Pour un véritable projet urbain sur la friche ferroviaire Masaryk
À Prague, on s’interroge sur le projet de reconversion choisi pour la friche ferroviaire Masaryk située à quelques pas du centre historique. Un quartier d’affaires conçu par la prestigieuse agence Zaha Hadid Architects y sera élevé à partir de 2017. Mais ce geste architectural répond-il aux enjeux économiques, culturels et sociaux du secteur ?
« Je crois que ce sera très bien car, comme vous le voyez, il y a ici un espace vide et des bâtiments abandonnés. J’ai hâte d’avoir une nouvelle gare et un nouveau centre commercial. Ce sera très agréable et propre, et je crois que les gens aimeront beaucoup. »
Les 90 000 m2 disponibles représentent l’opportunité de construire un nouveau quartier en plein cœur de la capitale tchèque. Aussi constituent-ils une réserve foncière attrayante pour les développeurs privés. Annoncée comme l’aboutissement d’un débat initié il y a plus de dix ans, la décision est connue depuis mai dernier. Selon la société Penta, principal investisseur, le futur Central Business District permettra de redynamiser une zone tombée à l’abandon et de créer de nouvelles liaisons urbaines.Pour confirmer son rayonnement au-delà des frontières, il est nécessaire que Prague poursuive l’intégration de l’architecture contemporaine dans son paysage, comme la ville l’a fait avec la « Maison dansante » (Tančící dům) de Frank Gehry et Vlado Milunić (1996) ou encore de l’Ange d’or (Zlatý Anděl) de Jean Nouvel (2001). Néanmoins, les friches urbaines requièrent davantage qu’une réalisation architecturale. Elles nécessitent une réflexion sur le tissu urbain, les relations entre les différents espaces de la ville et les usages de ses habitants. Elles appellent en outre la participation de développeurs soucieux de faire aboutir des réalisations durables et véritables moteurs de dynamisme social et économique. Directeur de l’Institut d’histoire de l’art de l’Université Charles de Prague et vice-président du Club du Vieux-Prague (Klub za starou Prahu), le professeur Richard Biegel rappelle qu’il est essentiel de concevoir un véritable projet urbain en amont :
« L’intervention d’un architecte n’est pas suffisante. Avant cela, il est indispensable de réaliser une analyse fine des relations urbaines du site, puis d’élaborer un plan de développement et finalement remplir par un projet architectural. »La rénovation du hall d’accueil de la gare a été finalisée en décembre 2011. En parallèle, les propositions émergeant d’une première consultation ont été présentées. Des personnalités de renommée internationale y ont participé, notamment l’architecte français Jean Nouvel et l’artiste tchèque David Černý. L’implication de ces grands noms a facilité la communication autour du projet. Les propositions, qui ont fait l’objet d’une exposition en 2011 à la faculté d’architecture de l’Université technique tchèque, ont suscité un débat public à Prague. Invités à partager leur avis, les visiteurs de l’exposition ont voté en majeure partie pour l’établissement d’un parc et de promenades. Ce désir d’établir un nouveau poumon constitue une invitation pour la ville à reconsidérer la densification de son tissu urbain.

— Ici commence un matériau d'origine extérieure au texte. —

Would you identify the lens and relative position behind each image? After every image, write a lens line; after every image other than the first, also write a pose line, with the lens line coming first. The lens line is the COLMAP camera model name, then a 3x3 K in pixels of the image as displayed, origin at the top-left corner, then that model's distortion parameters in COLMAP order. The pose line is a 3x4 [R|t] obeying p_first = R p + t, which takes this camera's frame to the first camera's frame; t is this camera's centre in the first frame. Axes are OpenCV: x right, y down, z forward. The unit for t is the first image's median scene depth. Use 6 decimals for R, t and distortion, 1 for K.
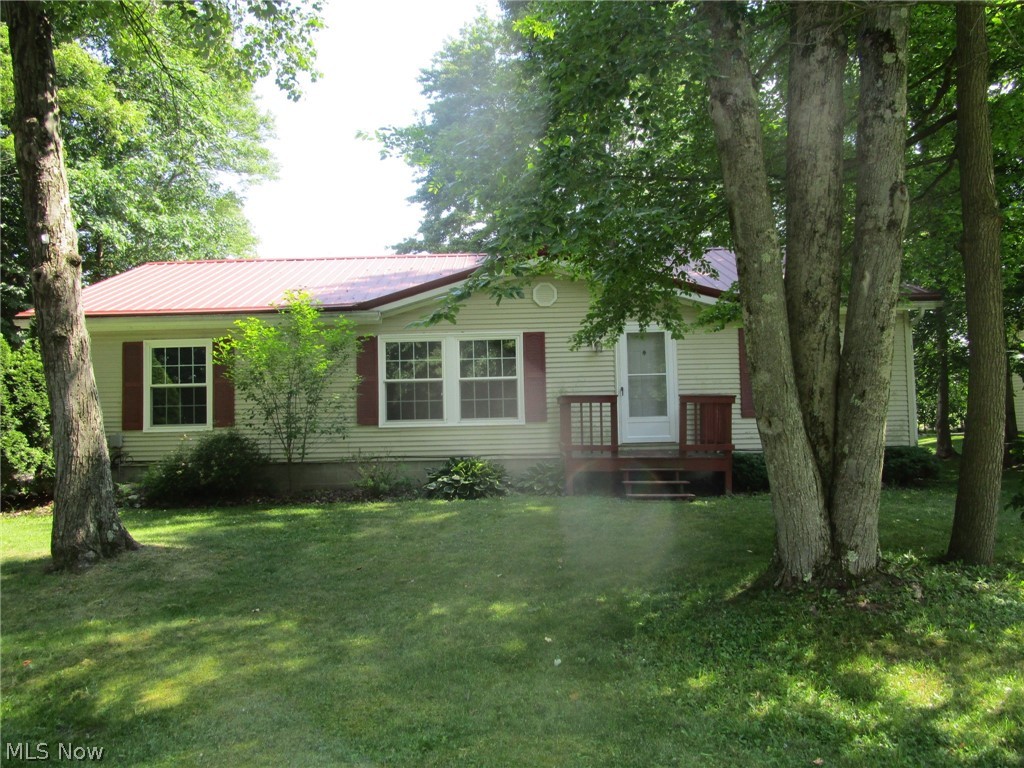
lens RADIAL K [[723.6, 0, 507.8], [0, 723.6, 381.6], [0, 0, 1]] dist [-0.034537, 0.014335]
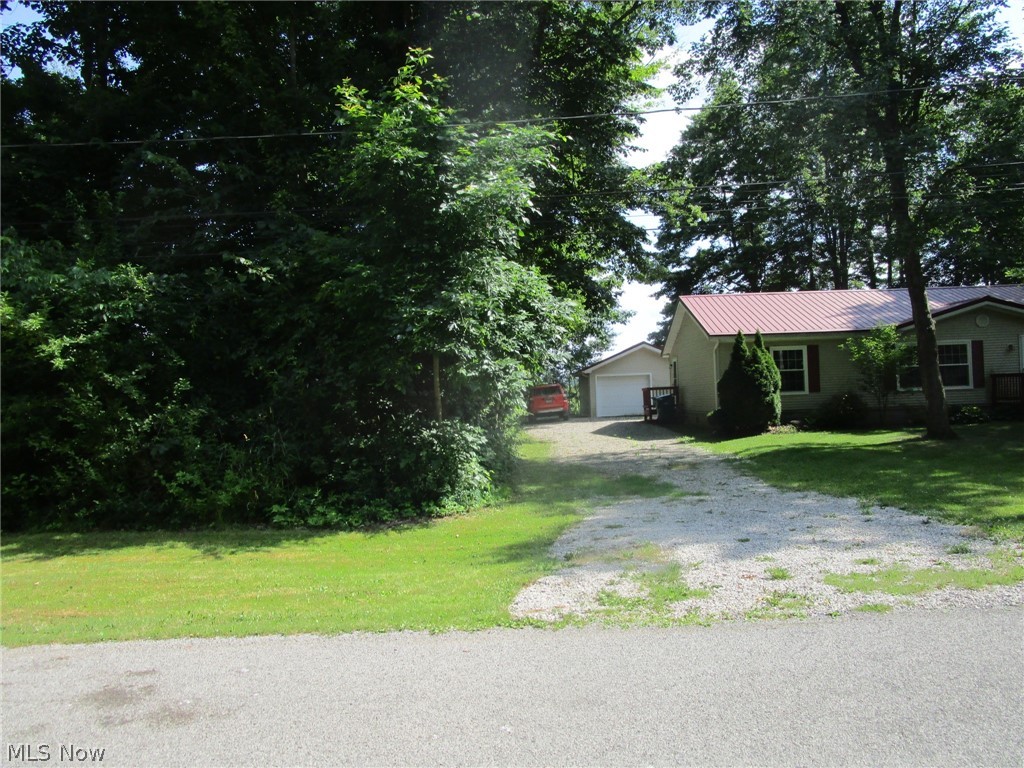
lens RADIAL K [[723.6, 0, 510.4], [0, 723.6, 385.3], [0, 0, 1]] dist [-0.034537, 0.014335]
pose [[0.999830, -0.010296, -0.015304, -1.337011], [0.010792, 0.999408, 0.032653, -0.028490], [0.014959, -0.032813, 0.999350, -1.040346]]
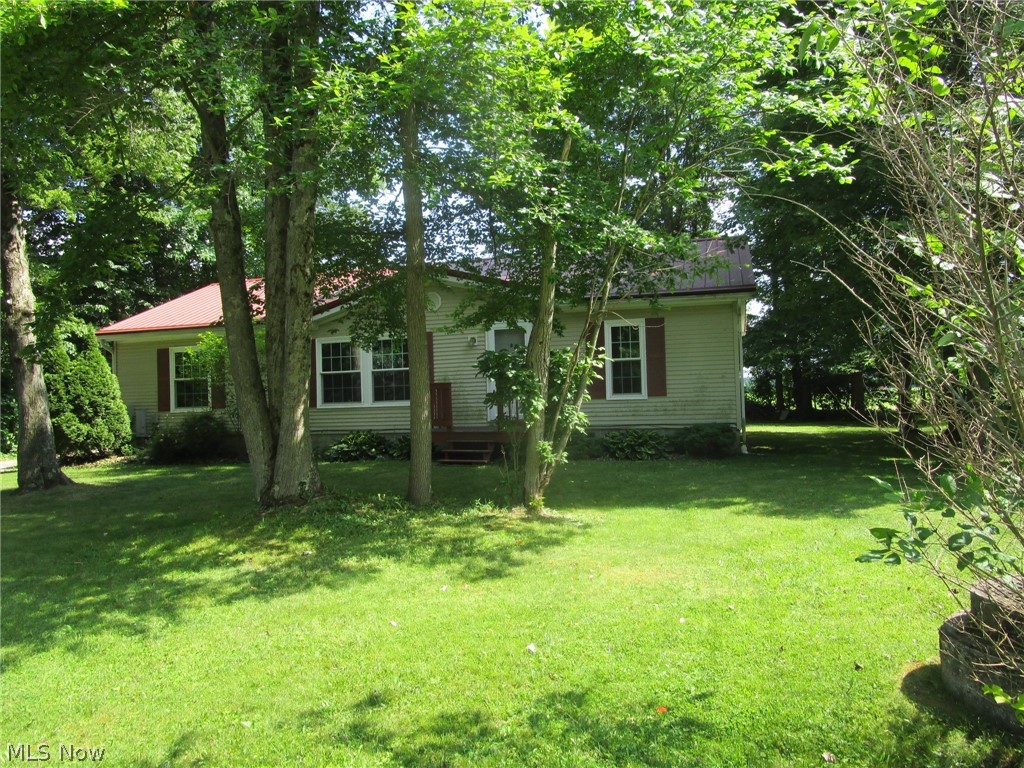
lens RADIAL K [[723.6, 0, 507.8], [0, 723.6, 380.9], [0, 0, 1]] dist [-0.034537, 0.014335]
pose [[0.959907, -0.015773, -0.279873, 0.603465], [0.024839, 0.999274, 0.028875, -0.018712], [0.279214, -0.034669, 0.959603, -0.194371]]
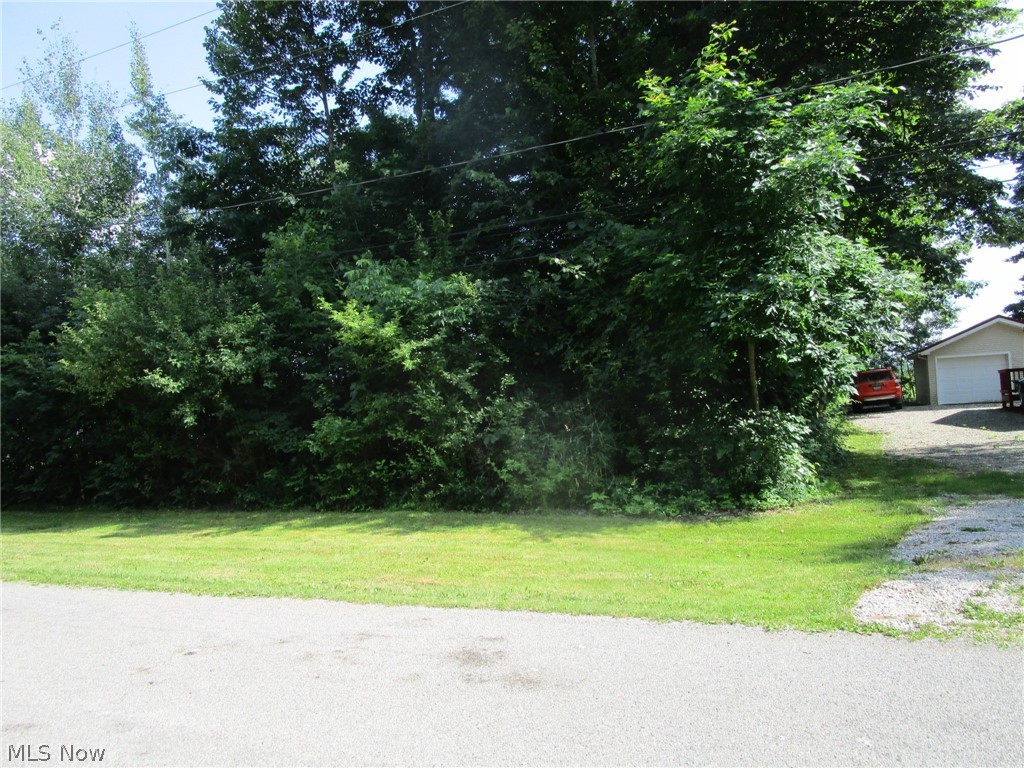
lens RADIAL K [[723.6, 0, 510.5], [0, 723.6, 385.7], [0, 0, 1]] dist [-0.034537, 0.014335]
pose [[0.907949, -0.035288, -0.417593, -1.350579], [0.053155, 0.998098, 0.031228, -0.026665], [0.415696, -0.050550, 0.908098, -1.042772]]
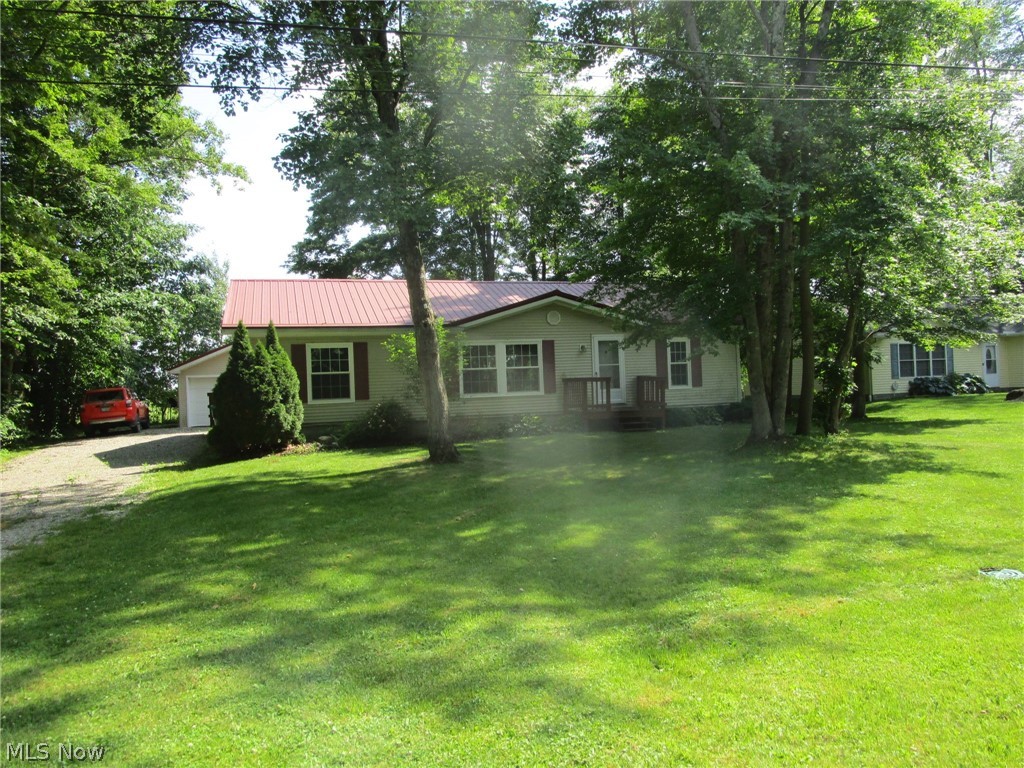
lens RADIAL K [[723.6, 0, 506.5], [0, 723.6, 388.1], [0, 0, 1]] dist [-0.034537, 0.014335]
pose [[0.949918, -0.014002, 0.312184, -0.671428], [0.000819, 0.999104, 0.042319, -0.031450], [-0.312497, -0.039944, 0.949079, -0.664438]]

Pourtant, aucun projet n’avait été retenu ni mis en œuvre à ce moment. La réflexion s’est ensuite poursuivie dans le contexte de l’établissement du plan métropolitain (metropolitní plán) conduit par la Ville de Prague depuis 2012. Actuellement dans sa phase préparatoire, ce plan constituera, à terme, le cadre légal de développement territorial de la capitale tchèque.
Pour éviter un développement sauvage à Prague, dévoreur du moindre espace libre, il est nécessaire de mettre en place de solides outils de régulation et de planification et d’inclure les habitants dans la réflexion. Ces dernières années, les experts ont relevé une mobilisation croissante des Praguois sur les questions d’urbanisme et de préservation du patrimoine. La responsabilité de la ville est ainsi invoquée à double titre : gagner de l’autorité en matière de développement urbain tout en facilitant une meilleure participation citoyenne.